Tuesday, October 16, 2007

Pythagorean Limits

This will shock you, I know, but I love mathematical magic tricks.

You know the kind I'm talking about. You'll get an email that tells you to pick a number a number and then add 30 and square it and add pi and by the end of the email, it's telling you you your birthday. I love that stuff.

And in some ways, that's what baseball's pythagorean theorem is. (If you visit this site, you likely know what I'm talking about, and if you don't, this is a nice primer.) You square a few numbers and presto-change-o, you have a win-loss record. It's magical. And we all know from history what happens to anything magical.

That's right. It becomes misused. Because those that know the tricks like the attention or the power, and those that don't can become pretty gullible. That's probably overstating what is happening now, and it is surely twisting the motives. But baseball's pythagorean theorem has some limits that have become convenient to ignore for its practitioners. I'd like to go through a couple of those over the next couple days, starting with:

1. It ain't gospel.

You will undoubtedly see, at some point in next year's season previews, someone pointing to a team's pythagorean theorem as proof that they will be worse or better next year. For instance, the Braves underperformed their pythagorean record last year, so they're really a better team than you might have thought. This conclusion is justified because (as is often stated) a team's pythagorean theorem is a better indicator than a team's actual record as to their true ability.

And it is, but just barely. Here you'll find GameDay's study that looks at team over the last ten years. The spreadsheet compares each team's record to:
1) it's record the previous year and
2) it's pythagorean record the previous year.

The results are consistent with what every study I've read about this. The pythagorean record has a slightly higher correlation than the actual record, but not by much. In our study, the comparison was .582 to .555. That's a difference that is technically known in the statistical community as "pretty much a wash".

Or, in other words, flip a coin as to which one you want to pay more attention to.

Which doesn't mean that you should ignore a team's pythagorean record. Just understand that the team also has a real record, and it's nearly an equally valid indicator of how good that team is. So don't treat is as gospel. Or even a minor miracle.

It's just a neat magic trick.


Anonymous said...

"prettu much a wash"="pretty much meaningless"

The problem here is that neither one is particularly good at predicting the next year's record. The difference between the two is essentially irrelevant. Its measuring inches when all the other measurements are in miles.

Jack Ungerleider said...

First things first, all I know about most of these obscure statistical methods is what I read here. I did read the primer that John linked to above.
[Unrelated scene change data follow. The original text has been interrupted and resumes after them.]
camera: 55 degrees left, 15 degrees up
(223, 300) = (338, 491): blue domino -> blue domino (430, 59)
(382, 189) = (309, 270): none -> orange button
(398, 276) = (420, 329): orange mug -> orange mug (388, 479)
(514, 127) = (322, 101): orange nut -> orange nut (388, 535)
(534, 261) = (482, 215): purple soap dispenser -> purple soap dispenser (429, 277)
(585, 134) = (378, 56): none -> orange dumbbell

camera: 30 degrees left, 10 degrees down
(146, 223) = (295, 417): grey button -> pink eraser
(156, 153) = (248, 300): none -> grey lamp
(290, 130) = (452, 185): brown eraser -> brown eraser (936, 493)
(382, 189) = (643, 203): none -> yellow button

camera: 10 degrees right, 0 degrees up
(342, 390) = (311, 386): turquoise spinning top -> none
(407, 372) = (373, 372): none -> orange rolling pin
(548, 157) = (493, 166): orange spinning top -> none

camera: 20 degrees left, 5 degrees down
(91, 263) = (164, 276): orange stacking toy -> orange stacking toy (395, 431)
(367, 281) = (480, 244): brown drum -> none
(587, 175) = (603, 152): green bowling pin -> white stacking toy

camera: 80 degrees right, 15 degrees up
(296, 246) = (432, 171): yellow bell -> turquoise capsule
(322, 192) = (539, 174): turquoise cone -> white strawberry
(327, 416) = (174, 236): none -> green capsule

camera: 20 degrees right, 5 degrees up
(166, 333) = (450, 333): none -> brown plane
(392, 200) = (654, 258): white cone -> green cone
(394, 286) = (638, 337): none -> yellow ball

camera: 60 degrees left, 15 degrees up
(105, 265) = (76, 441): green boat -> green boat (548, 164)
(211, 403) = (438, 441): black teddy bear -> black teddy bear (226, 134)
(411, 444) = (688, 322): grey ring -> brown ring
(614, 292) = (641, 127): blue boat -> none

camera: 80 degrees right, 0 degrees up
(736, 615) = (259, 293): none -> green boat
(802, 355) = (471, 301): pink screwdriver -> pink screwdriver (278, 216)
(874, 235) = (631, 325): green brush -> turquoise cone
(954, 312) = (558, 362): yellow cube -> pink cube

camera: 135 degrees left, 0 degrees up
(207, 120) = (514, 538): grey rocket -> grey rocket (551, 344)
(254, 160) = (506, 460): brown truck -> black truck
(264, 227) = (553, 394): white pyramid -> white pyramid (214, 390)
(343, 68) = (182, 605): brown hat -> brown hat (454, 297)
What I came away from the primer with was that given enough data and enough computing power you can squeeze any set of data onto any line. (Or into any other desired pattern.) This is no great revelation. None of these calculations can be used as a prediction tool. The only way you can use one to predict a future outcome is to insure that the inputs are constant, within a reasonable range. I would suggest that this is as possible with baseball as it is with the equity trading markets.